Guardiões do Segredo (Califórnia, EUA)

À data da imagem, 12 de Novembro de 2011, o Museu de Arte de São Francisco exibia peças do legado de alguns artistas do séc. XX da minha preferência, tais como, Frida Kahlo, Henri Matisse, Andy Warhol, Geogia O’Keeffe, Mark Rothko, entre vários outros. E há uma obra em particular, que pela sua vibração e ausência de intenção realista me captou a atenção. Talvez numa tentativa minha de identificar o génio do autor que, alguns anos mais tarde, viria a revolucionar o mundo da pintura com a sua técnica de drip painting: e esse autor é Jackson Pollock. Olhando esta obra, foi difícil escolher qual o tipo de sensações que ainda hoje me desperta: ora, se por um lado, me evocara serenidade de tons; simultaneamente, existe nela algum desiquilíbrio de formas, porém, as linhas paralelas ao centro arrumam a ideia de o quadro aparentemente não estar direito.

Defronte para a obra, faço o exercício de tentar compreendê-la. Mergulho ao centro num redemoinho pictórico de letras e cores: garatujos de um artista sedento por recriar uma linguagem sua desprovida de arquétipos. À esquerda, diviso o tronco encoberto de uma árvore (ou homem, ou animal) que ondula segurando a moldura do tema; à direita, um outro vulto de personagem acentuado a negro escoltando a tela. Embaixo, linhas pretas sob a forma de peixes em fundo azul e uma figura como que adormecida. Em todos os elementos, parece haver uma intenção de se mostrarem pouco claros, e inacessíveis à compreensão do observador: esta pintura de 1943 podia chamar-se “Sonho de Peixes”. Numa segunda leitura, destaco em cima uma ave encarnada de suaves contornos: podia retratar o crepúsculo de uma tarde de primavera, não fosse a presença de algum alinhamento fazer abandonar esse sentido de paisagem. Numa terceira tentativa, em lugar do retângulo, vejo um portão ao centro apoiado por dois guardas, ocultando-se parte do panorama central azul nesse cenário de giz que sugere um segredo: pois algo mais se esconde no meio da composição. E em frente, fragmentos do reino animal (peixes, aves), ou qualquer entidade orgânica, cinética, com um tempo passado e ação futura, como se fosse a parcela de um filme, ou uma fotografia de um domínio onírico e paralelo.

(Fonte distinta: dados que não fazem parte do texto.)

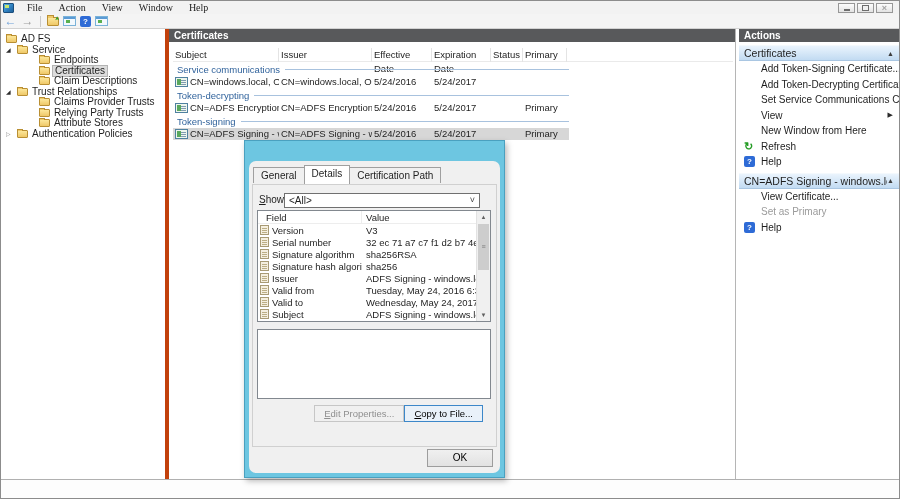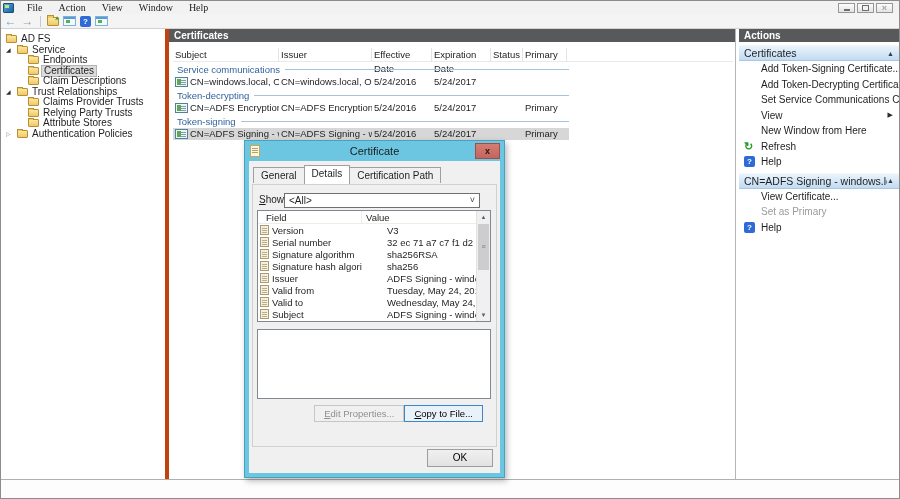--- a/index.html
+++ b/index.html
@@ -38,21 +38,21 @@
   .main { position:absolute; left:0; top:28px; right:0; height:450px; display:flex; }
   .tree-panel { width:168px; background:#fff; border-right:4px solid #c2410c; padding-top:5px; overflow:hidden; }
   .center-panel { flex:1; background:#fff; border-right:1px solid #b5b5b5; overflow:hidden; }
   .actions-panel { width:163px; background:#fff; padding-left:3px; overflow:hidden; }
   .bottom-strip { position:absolute; left:0; top:478px; right:0; height:21px; background:#fdfdfd; border-top:1px solid #b0b0b0; }
 
   
   .tree-row { height:10.5px; display:flex; align-items:center; white-space:nowrap; }
   .tree-row.lvl0 { padding-left:5px; }
   .tree-row.lvl1 { padding-left:5px; }
-  .tree-row.lvl2 { padding-left:27px;text-align:center; }
+  .tree-row.lvl2 { padding-left:38px;text-align:center; }
   .expander { width:11px; font-size:6px; color:#2b2b2b; text-align:left; }
   .expander.collapsed { color:#8a8a8a; }
   .folder-icon { width:11px; height:8px; background:linear-gradient(#fce79a,#efc868); border:1px solid #b98f33; border-radius:1px; position:relative; margin-right:4px; flex:none; }
   .folder-icon::before { content:""; position:absolute; left:-1px; top:-2px; width:4px; height:1px; background:#efc868; border:1px solid #b98f33; border-bottom:none; }
   .tree-label { line-height:10px; }
   .tree-row.sel .tree-label { background:#dcdcdc; border:1px solid #b3b3b3; padding:0 2px; margin-left:-2px; }
 
   
   .panel-hdr { height:13px; background:#58595b; color:#fff; font-weight:bold; line-height:13px; padding-left:5px; }
   .tbl { padding-left:4px; font-size:9.5px; }
@@ -81,36 +81,36 @@
   .refresh-glyph { color:#259c25; font-weight:bold; font-size:11px; line-height:13px; }
   .ap-item .help-box { position:absolute; left:5px; top:2px; }
   .submenu-arrow { position:absolute; right:6px; font-size:7px; color:#2b2b2b; }
 
   
   .dialog { position:absolute; left:243px; top:139px; width:261px; height:338px; background:#6dc6e1; border:1px solid #4aa0bf; box-shadow:2px 3px 6px rgba(0,0,0,.28); z-index:10; }
   .dlg-titlebar { position:relative; height:20px; text-align:center; font-size:11px; line-height:20px; color:#1b1b1b; }
   .dlg-icon { position:absolute; left:5px; top:4px; width:10px; height:12px; background:#fdf6e3; border:1px solid #c9a84c; }
   .dlg-icon::after { content:""; position:absolute; left:1px; top:2px; width:6px; height:1px; background:#b4a26a; box-shadow:0 2px 0 #b4a26a, 0 4px 0 #b4a26a; }
   .dlg-close { position:absolute; right:4px; top:2px; width:25px; height:16px; background:linear-gradient(#d47d74,#c4655c); border:1px solid #9c4f47; color:#2c1210; font-weight:bold; font-size:9px; text-align:center; line-height:14px; cursor:default; }
-  .dlg-body { position:absolute; left:4px; right:4px; top:20px; bottom:4px; background:#f0f0f0; }
+  .dlg-body { position:absolute; left:4px; right:4px; top:20px; bottom:4px; background:#f0f0f0;border-radius:7px; }
   .tabs { position:absolute; top:6px; left:4px; display:flex; z-index:3; }
   .tab { padding:0 7px; height:16px; line-height:16px; background:#f0f0f0; border:1px solid #9f9f9f; border-bottom:none; margin-right:-1px; position:relative; }
   .tab.active { background:#fff; height:19px; margin-top:-2px; z-index:4; }
   .tab-page { position:absolute; top:23px; left:3px; right:3px; height:263px; background:#f0f0f0; border:1px solid #d0d0d0; z-index:1; }
   .show-row { position:absolute; top:8px; left:6px; right:8px; height:15px; }
   .show-label { position:absolute; left:0; top:1px; }
   .show-select { position:absolute; left:25px; width:196px; height:15px; background:#fff; border:1px solid #707070; line-height:13px; padding-left:4px; }
   .select-chevron { position:absolute; right:4px; top:0; font-size:9px; color:#404040; }
   .fv-list { position:absolute; left:4px; top:25px; right:5px; height:112px; background:#fff; border:1px solid #82888f; overflow:hidden; }
   .fv-inner { position:absolute; left:0; top:0; right:14px; bottom:0; font-size:9.5px; }
   .fv-hdr { display:flex; height:13px; align-items:center; border-bottom:1px solid #ededed; }
   .fv-hdr .fcol { border-right:1px solid #ededed; height:13px; line-height:13px; }
   .fcol { width:104px; padding-left:8px; overflow:hidden; white-space:nowrap; flex:none; }
   .vcol { flex:1; padding-left:4px; overflow:hidden; white-space:nowrap; }
-  .fv-row { display:flex; height:12px; align-items:center;gap:21px; }
+  .fv-row { display:flex; height:12px; align-items:center; }
   .fv-row .fcol { display:flex; align-items:center; padding-left:2px; }
   .doc-icon { width:9px; height:10px; background:#f5efdf; border:1px solid #a89a74; margin-right:3px; flex:none; position:relative; }
   .doc-icon::after { content:""; position:absolute; left:1px; top:2px; width:5px; height:1px; background:#bcae85; box-shadow:0 2px 0 #bcae85, 0 4px 0 #bcae85; }
   .fv-scroll { position:absolute; right:0; top:0; bottom:0; width:14px; background:#f0f0f0; border-left:1px solid #e2e2e2; }
   .scr-up,.scr-dn { position:absolute; left:0; right:0; height:12px; display:flex; align-items:center; justify-content:center; font-size:6px; color:#606060; }
   .scr-up{ top:0; } .scr-dn{ bottom:0; }
   .scr-thumb { position:absolute; left:1px; right:1px; top:13px; height:46px; background:#cdcdcd; display:flex; align-items:center; justify-content:center; color:#7a7a7a; font-size:7px; line-height:6px; }
   .preview-box { position:absolute; left:4px; top:144px; right:5px; height:70px; background:#fff; border:1px solid #82888f; }
   .btn-row { position:absolute; top:220px; right:13px; display:flex; }
   .dlg-btn { height:17px; padding:0 9px; font-size:9.5px; font-family:"Liberation Sans",sans-serif; background:linear-gradient(#f3f3f3,#e8e8e8); border:1px solid #acacac; line-height:15px; }
@@ -311,25 +311,20 @@
             <span class="help-box">?</span>
             <span>Help</span>
           </div>
         </div>
     </div>
   </div>
 
   <div class="bottom-strip"></div>
 
   <div class="dialog">
-    <div class="dlg-titlebar">
-      <span class="dlg-icon"></span>
-      <span>Certificate</span>
-      <span class="dlg-close">x</span>
-    </div>
     <div class="dlg-body">
       <div class="tabs">
           <span class="tab">General</span>
           <span class="tab active">Details</span>
           <span class="tab">Certification Path</span>
         </div>
       <div class="tab-page">
         <div class="show-row">
           <span class="show-label"><u>S</u>how:</span>
           <span class="show-select">

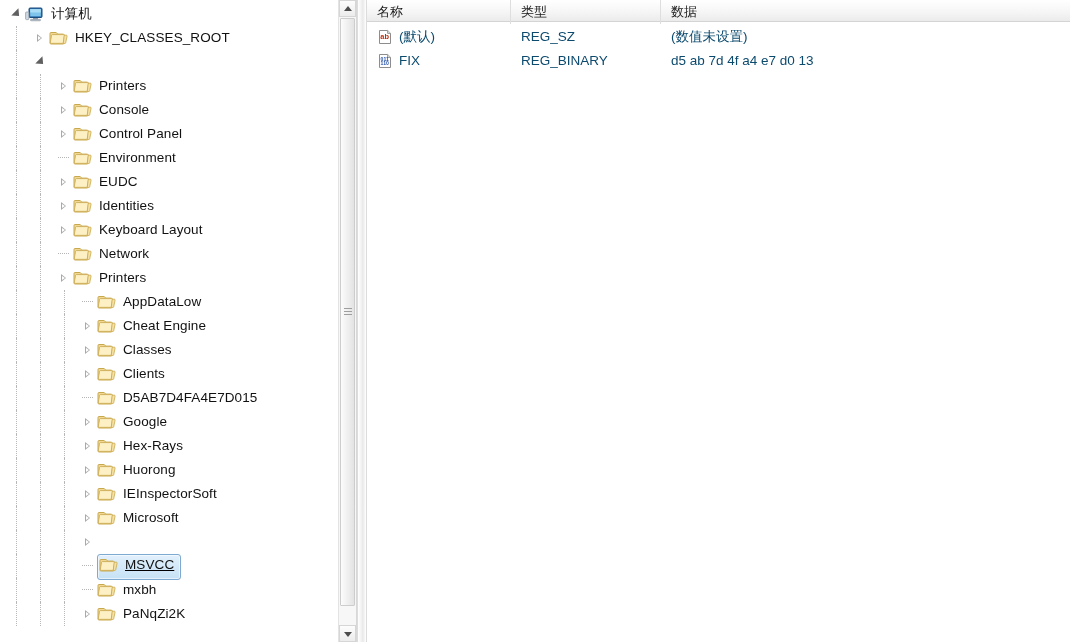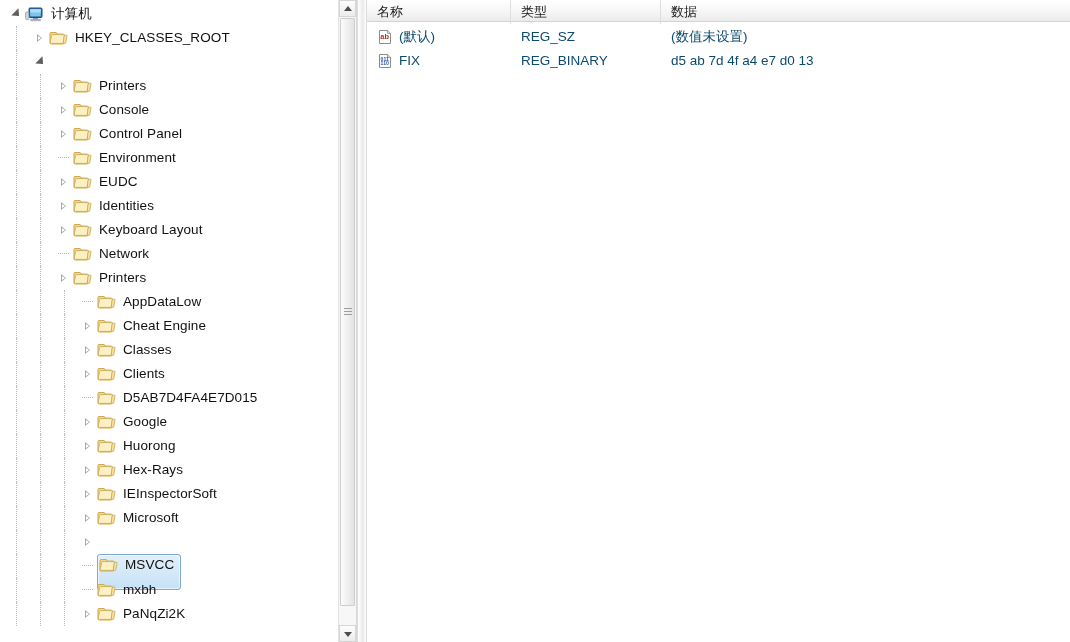--- a/index.html
+++ b/index.html
@@ -145,22 +145,23 @@
   }
 
   .tree-row.selected .sel-wrap {
     display: inline-flex;
     align-items: center;
     background: #cfe6f7;
     background: linear-gradient(to bottom, #e2f0fb 0%, #c6e2f6 100%);
     border: 1px solid #7ea9d0;
     border-radius: 3px;
     box-shadow: inset 0 0 0 1px rgba(255,255,255,.55);
-    padding: 0 4px 15px 1px;
+    padding: 0 4px 5px 1px;
     height: 19px;
+    text-decoration: underline;
   }
   .sel-wrap { display: inline-flex; align-items: center; }
 
   
   .vscroll {
     position: absolute;
     right: 0; top: 0;
     width: 17px;
     height: 642px;
     background: #f0f0f0;
@@ -620,40 +621,40 @@
               <span class="inner"></span>
             </span>
             <span class="sel-wrap">
               <span class="folder-ico">
                 <svg width="19" height="16" viewBox="0 0 19 16">
                   <path d="M2 2.5h5.2l1.5 1.6H14a1 1 0 0 1 1 1V13a1 1 0 0 1-1 1H2a1 1 0 0 1-1-1V3.5a1 1 0 0 1 1-1z" fill="#f2d894" stroke="#c9a94e" stroke-width="1"></path>
                   <path d="M3.2 4.6h11.4a1 1 0 0 1 .97 1.25L14.4 12.6a1 1 0 0 1-.97.75H2.3a1 1 0 0 1-.97-1.25L2.5 5.35a1 1 0 0 1 .7-.75z" fill="#fdf0c4" stroke="#cbab56" stroke-width=".9"></path>
                   <path d="M15.2 5.2h2.1a.8.8 0 0 1 .78 1L16.7 12.8a.9.9 0 0 1-.87.7h-1.6z" fill="#f6e1a4" stroke="#c9a94e" stroke-width=".8"></path>
                 </svg>
               </span>
+              <span class="tree-label">Hex-Rays</span>
+            </span>
+          </div>
+          <div class="tree-row">
+            <span class="vline" style="left: 16px;"></span>
+            <span class="vline" style="left: 40px;"></span>
+            <span class="vline" style="left: 64px;"></span>
+            <span class="indent" style="width: 80px;"></span>
+            <span class="twisty collapsed">
+              <span class="inner"></span>
+            </span>
+            <span class="sel-wrap">
+              <span class="folder-ico">
+                <svg width="19" height="16" viewBox="0 0 19 16">
+                  <path d="M2 2.5h5.2l1.5 1.6H14a1 1 0 0 1 1 1V13a1 1 0 0 1-1 1H2a1 1 0 0 1-1-1V3.5a1 1 0 0 1 1-1z" fill="#f2d894" stroke="#c9a94e" stroke-width="1"></path>
+                  <path d="M3.2 4.6h11.4a1 1 0 0 1 .97 1.25L14.4 12.6a1 1 0 0 1-.97.75H2.3a1 1 0 0 1-.97-1.25L2.5 5.35a1 1 0 0 1 .7-.75z" fill="#fdf0c4" stroke="#cbab56" stroke-width=".9"></path>
+                  <path d="M15.2 5.2h2.1a.8.8 0 0 1 .78 1L16.7 12.8a.9.9 0 0 1-.87.7h-1.6z" fill="#f6e1a4" stroke="#c9a94e" stroke-width=".8"></path>
+                </svg>
+              </span>
               <span class="tree-label">Huorong</span>
-            </span>
-          </div>
-          <div class="tree-row">
-            <span class="vline" style="left: 16px;"></span>
-            <span class="vline" style="left: 40px;"></span>
-            <span class="vline" style="left: 64px;"></span>
-            <span class="indent" style="width: 80px;"></span>
-            <span class="twisty collapsed">
-              <span class="inner"></span>
-            </span>
-            <span class="sel-wrap">
-              <span class="folder-ico">
-                <svg width="19" height="16" viewBox="0 0 19 16">
-                  <path d="M2 2.5h5.2l1.5 1.6H14a1 1 0 0 1 1 1V13a1 1 0 0 1-1 1H2a1 1 0 0 1-1-1V3.5a1 1 0 0 1 1-1z" fill="#f2d894" stroke="#c9a94e" stroke-width="1"></path>
-                  <path d="M3.2 4.6h11.4a1 1 0 0 1 .97 1.25L14.4 12.6a1 1 0 0 1-.97.75H2.3a1 1 0 0 1-.97-1.25L2.5 5.35a1 1 0 0 1 .7-.75z" fill="#fdf0c4" stroke="#cbab56" stroke-width=".9"></path>
-                  <path d="M15.2 5.2h2.1a.8.8 0 0 1 .78 1L16.7 12.8a.9.9 0 0 1-.87.7h-1.6z" fill="#f6e1a4" stroke="#c9a94e" stroke-width=".8"></path>
-                </svg>
-              </span>
-              <span class="tree-label">Hex-Rays</span>
             </span>
           </div>
           <div class="tree-row">
             <span class="vline" style="left: 16px;"></span>
             <span class="vline" style="left: 40px;"></span>
             <span class="vline" style="left: 64px;"></span>
             <span class="indent" style="width: 80px;"></span>
             <span class="twisty collapsed">
               <span class="inner"></span>
             </span>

Em resumo, no seu conjunto, a solidez das linhas retas funde-se com o movimento das formas que parecem nascer de pinceladas arbitrárias, com vida própria, contudo, isentas de intenção na geometria final do quadro. No entanto, Pollock terá fugido ao ritmo típico de padrão que se lhe conhece do “Mural” da mesma fase. Uma arte delirante, cuja legenda ajuda a completar o seu sentido mais preciso, como uma espécie de chave entregue aos espetadores.

Numa sala vizinha, Rothko deslumbra na sua inequívoca identidade a três tons. Finalmente, algo me incita a parar num momento de comunhão, espiritual, onde parece possível cumprimentá-lo, como se, ao pintar, abandonasse parte da sua energia: a mesma que encontramos eternizada no contorno disforme das composições a duas cores. O privilégio de observar um quadro de Rothko é a possibilidade de se encetar um diálogo interno com ele, pouco prosaico mas vibrante de emoções. Na legenda lia-se: «No.14 1960», porém, Rothko contém todos os mistérios e pertence a todos os tempos. Uma década antes teria deixado de explicar o significado das suas pinturas dizendo que “o silêncio é muito exato”, o que não era verdade para todas as audiências mas sim para um observador sensível. De facto, no hiato entre aquilo que se vê e aquilo que se pensa, em cada uma das obras de Rothko há-de estar abrangido tudo o que pretendeu dizer. Das linhas-nuvem desbotadas aos campos de cor e veludo, transborda muita, muita poesia. E o segredo é esta já bastante felicidade estar contida num só quadro.